Archive for the ‘Apple trademarks’ Category

Trademark: Triple Play

Sunday, February 25th, 2007

Mark:  Triple Play

Application number:  78939417

Filing date:  July 24, 2006

Filing basis:  intent to use

Date of first use:  N/A

Status:  Office Action issued requesting clarification of the good/services listed; response not yet filed

Goods/Services:  Retail store services in the field of entertainment, namely, musical, audio and audiovisual works and related merchandise, provided via the internet and other computer and electronic communication networks; data storage and retrieval services; computerized data storage services; electronic storage and retrieval of documents, data, images, audio, video and audiovisual works; information, advisory and consultancy services relating to all the aforesaid

Providing databases and directories in the fields of music, video, news, sports, games, cultural events, entertainment, and arts and leisure via communications networks; providing information in the fields of music, video, news, sports, games, cultural events, entertainment, and arts and leisure via communications networks; providing websites featuring audio, video, graphics, text and other multimedia content in the fields of music, video, news, sports, games, cultural events, entertainment, and arts and leisure

Apple and Cisco settle iPhone trademark dispute

Thursday, February 22nd, 2007

In what turns out to be a non-event for all those hoping for something juicy, Apple and Cisco settled their dispute over the iPhone trademark. See Apple’s press release. See Cisco’s press release. The interesting thing about these two press releases is not the fact that they are identically worded – look at how the registered trademark symbols (that would be the ® symbols) are used. In Apple’s press release, they use the ® only for Apple, and in Cisco’s press release they use the ® only for Cisco. A rather ironic result in a trademark dispute.

Nano trademarked (without the iPod prefix)

Tuesday, February 13th, 2007

Apple trademarked the term “Nano” by itself, apart from the phrase “iPod Nano“, for which it holds a separate trademark. The goods and services listed are: Computer hardware; Computer software to control and improve computer and audio equipment sound quality; Computer software for the storage, reproduction, transmission and editing of sound, data, and text; computer peripherals; digital audio players and recorders; loudspeakers and manuals distributed therewith.

This by itself is not really all that interesting. What is interesting is that Apple received rights in “Nano” by way of an assignment from Creative.

Maybe it won’t be called the iPhone

Thursday, January 11th, 2007

As you may have already heard, Cisco sued Apple for trademark infringement over the iPhone name. (See the CNet story. See the Cisco press release and the Cisco blog post from their general counsel.)

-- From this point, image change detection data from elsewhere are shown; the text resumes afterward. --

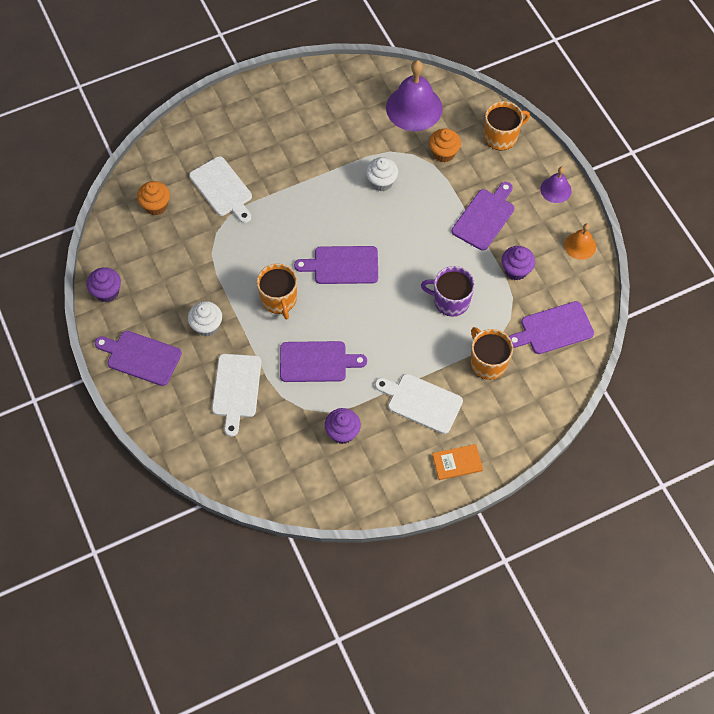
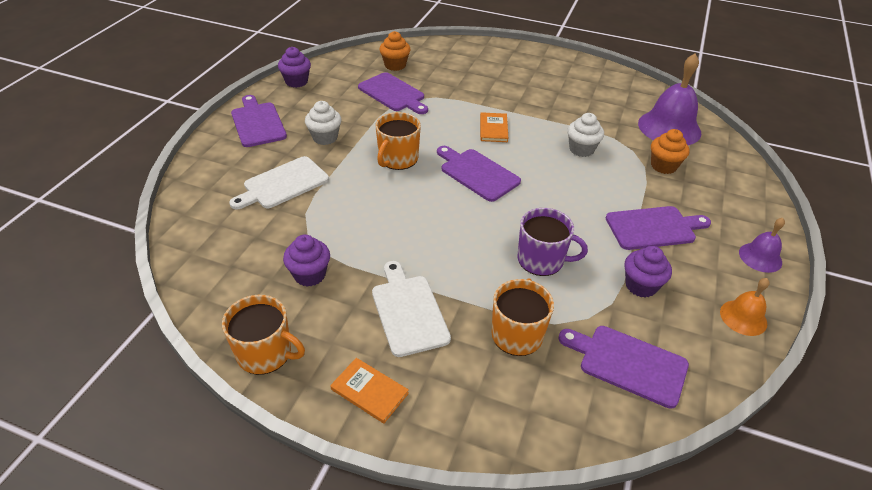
camera: 45 degrees right, 20 degrees down
white cutting board [189,156,252,223] -> none
purple cutting board [280,341,367,382] -> purple cutting board moved to [358,72,428,114]
purple mug [421,266,475,317] -> purple mug turned 135 degrees clockwise [517,208,588,276]
orange mug [484,101,530,150] -> orange mug moved to [222,295,305,375]
none -> orange book [480,112,509,142]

A basic trademark rule: if the goods or services sold under a mark would overlap with an existing mark, then the first person to use the mark wins. (Unless you get into intent to use applications, which would muddy things a bit, but since that doesn’t apply here, we can forget about it for now.) Cisco (via assignment from acquiring InfoGear) has priority to use the iPhone mark in connection with “computer hardware and software for providing integrated telephone communication with computerized global information networks” and a first use date of June 6, 1997. (See the trademark registration information from the U.S. Patent and Trademark Office.)

Could Apple and Cisco come to an agreement where the both could use the name iPhone? Yes, they could have agreed to whatever they wanted.

Wouldn’t more people associate Apple with the name iPhone, rather than Cisco? Perhaps, based on the existence of the iMac, iPod, and iTunes. But that’s not the point. The point is that the iPhone trademark was first used (June 6, 1997) before the first iMac was introduced (May 6, 1998; see this EveryMac page for details).

What’s in the lawsuit? (See a PDF of the complaint.) A few interesting things. For example, Apple approached Cisco to acquire the mark in 2001 (see paragraph 17). There is a contention that Apple was using a shell corporation called Ocean Telecom Services LLC to attempt to register the name iPhone in other countries. The complaint points to an Australian trademark application by Apple and a U.S. trademark application by Ocean Telecom that claim priority back to the same trademark application in Trinidad & Tobago (see paragraphs 18-24). Even if this allegation is true, it really doesn’t make much sense from a trademark perspective since the application would be likely to be blocked by Cisco’s iPhone registration. The rest of the stuff (the claims and relief sought) are standard trademark infringement stuff that you would find in virtually all trademark infringement suits.

What will be the outcome of this? Sorry, try your question again later. Trying to predict stuff like this is a bit crazy, since we can’t really know the full dynamics behind the negotiations that led up to this. But a good guess would be that Apple changes the name of the product. Maybe similar to the Apple TV device, i.e., Apple Logo Phone.